After a few songs with barely a word of banter, Ritter thanked the crowd and noted that these concerts were also an opportunity to break out tunes he doesn't often play. With that, he made my night by whispering the opening lyric of "Thin Blue Flame" from 2006's The Animal Years. An onslaught of lyrical imagery, the track is one of Ritter's greatest songs and evocative of Dylan in his 60s word-drunk prime. Ritter fudged a number of lines, but when there's a song's worth of information contained within every couplet, there was plenty to feast on even if it was only 90% there. Ritter followed "Thin Blue Flame" with the song "Why" from the 2012 EP Bringing In The Darlings. It began with the line, "why can't you try to be happy," undercutting the pathos with a pivot towards winking humor. He has a flair for crafting legitimately funny moments into his songs, and I found myself laughing anew at jokes I've heard many times before on record.

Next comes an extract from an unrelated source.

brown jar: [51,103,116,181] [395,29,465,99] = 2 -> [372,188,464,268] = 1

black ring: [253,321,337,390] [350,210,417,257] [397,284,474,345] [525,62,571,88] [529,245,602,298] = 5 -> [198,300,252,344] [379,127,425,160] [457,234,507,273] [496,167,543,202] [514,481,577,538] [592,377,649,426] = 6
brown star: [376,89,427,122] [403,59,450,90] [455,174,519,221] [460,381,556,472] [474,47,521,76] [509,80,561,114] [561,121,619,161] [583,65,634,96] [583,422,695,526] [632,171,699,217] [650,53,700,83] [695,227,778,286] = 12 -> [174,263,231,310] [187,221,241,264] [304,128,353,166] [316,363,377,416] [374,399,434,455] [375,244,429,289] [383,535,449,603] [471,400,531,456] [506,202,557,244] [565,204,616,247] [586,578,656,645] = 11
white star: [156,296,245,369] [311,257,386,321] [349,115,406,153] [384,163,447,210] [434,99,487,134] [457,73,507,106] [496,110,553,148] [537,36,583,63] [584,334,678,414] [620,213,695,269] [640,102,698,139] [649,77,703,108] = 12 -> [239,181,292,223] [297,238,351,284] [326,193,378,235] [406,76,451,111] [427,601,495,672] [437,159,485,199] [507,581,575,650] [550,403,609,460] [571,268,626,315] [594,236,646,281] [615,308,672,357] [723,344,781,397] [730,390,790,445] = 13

Despite this, my favorite new song of the night was the darkest of the bunch, tentatively titled "Devil in the Eye". A familial saga soaked in booze and blood, it's set during the economic demise of the factory town Henrietta, Indiana, and ends with the main character's kin being the harbinger of some fateful violence. Ritter excels with the darker topics because the contrast between the lyrics and his boyish optimism when performing creates an unsettling tension. This high wire act was on display when he played "The Temptation of Adam", from 2007's The Historical Conquests of Josh Ritter; what seems, on the surface, to be a sweet, albeit awkward story of a romance between two employees at a nuclear missile silo introduces the possibility of global apocalypse as a punch line at the song's denouement.

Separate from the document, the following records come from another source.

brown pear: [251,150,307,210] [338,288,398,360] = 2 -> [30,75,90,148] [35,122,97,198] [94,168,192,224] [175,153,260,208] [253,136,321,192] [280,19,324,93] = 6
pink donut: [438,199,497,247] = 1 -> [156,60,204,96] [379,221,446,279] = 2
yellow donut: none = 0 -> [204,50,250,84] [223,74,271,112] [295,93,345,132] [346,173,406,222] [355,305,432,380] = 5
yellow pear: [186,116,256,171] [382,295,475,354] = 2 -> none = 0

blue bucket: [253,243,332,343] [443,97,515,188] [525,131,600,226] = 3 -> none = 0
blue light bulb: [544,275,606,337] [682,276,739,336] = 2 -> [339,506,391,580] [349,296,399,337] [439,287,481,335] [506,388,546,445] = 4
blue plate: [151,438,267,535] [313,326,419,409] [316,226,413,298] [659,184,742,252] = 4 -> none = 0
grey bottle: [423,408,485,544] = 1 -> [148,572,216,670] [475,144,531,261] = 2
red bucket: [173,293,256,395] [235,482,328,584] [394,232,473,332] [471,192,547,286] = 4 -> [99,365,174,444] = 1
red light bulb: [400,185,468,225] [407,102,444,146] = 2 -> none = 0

Late in the main set, he performed two songs that succinctly illustrated the dual paths his recent work has taken. He first played "Joy To You Baby", the last song written for Beast In Its Tracks. It's a stellar breakup song, although to sum it up with so pithy a description doesn't do it justice. It's an optimistic view of a future that stretches past love's dissolution; at the show, Ritter described the song's inspiration, as he sat on a roof overlooking the New York skyline and felt at peace enough with his own history to take a step forward. It was a poignant moment, but Ritter again undercut the melancholy with the new song "Cry Softly", a rambunctious tale of the narrator's endless escapades of "whiskey drinking while chasing vodka blondes." He even said during the song's bridge that he could hear a barroom piano line in his head, thinking of a possible arrangement for the song on the fly.
The evening ended fittingly with "Snow is Gone", with a chorus that spring-hungry Chicagoans were ready to belt out with glee and well-earned relief. Ritter has a number of tour dates scattered throughout the summer, but I'm most excited to see how his new songs will coalesce on his next record. Ritter's last four albums have been captivating, and each has introduced a new wrinkle into his music, whether it was the rock sensibility of Historical Conquests or the epic sweep of 2010's So Runs The World Away. It's too early to know what new wrinkle these songs will expose, but they nonetheless acted as an enticing glimpse of what's next.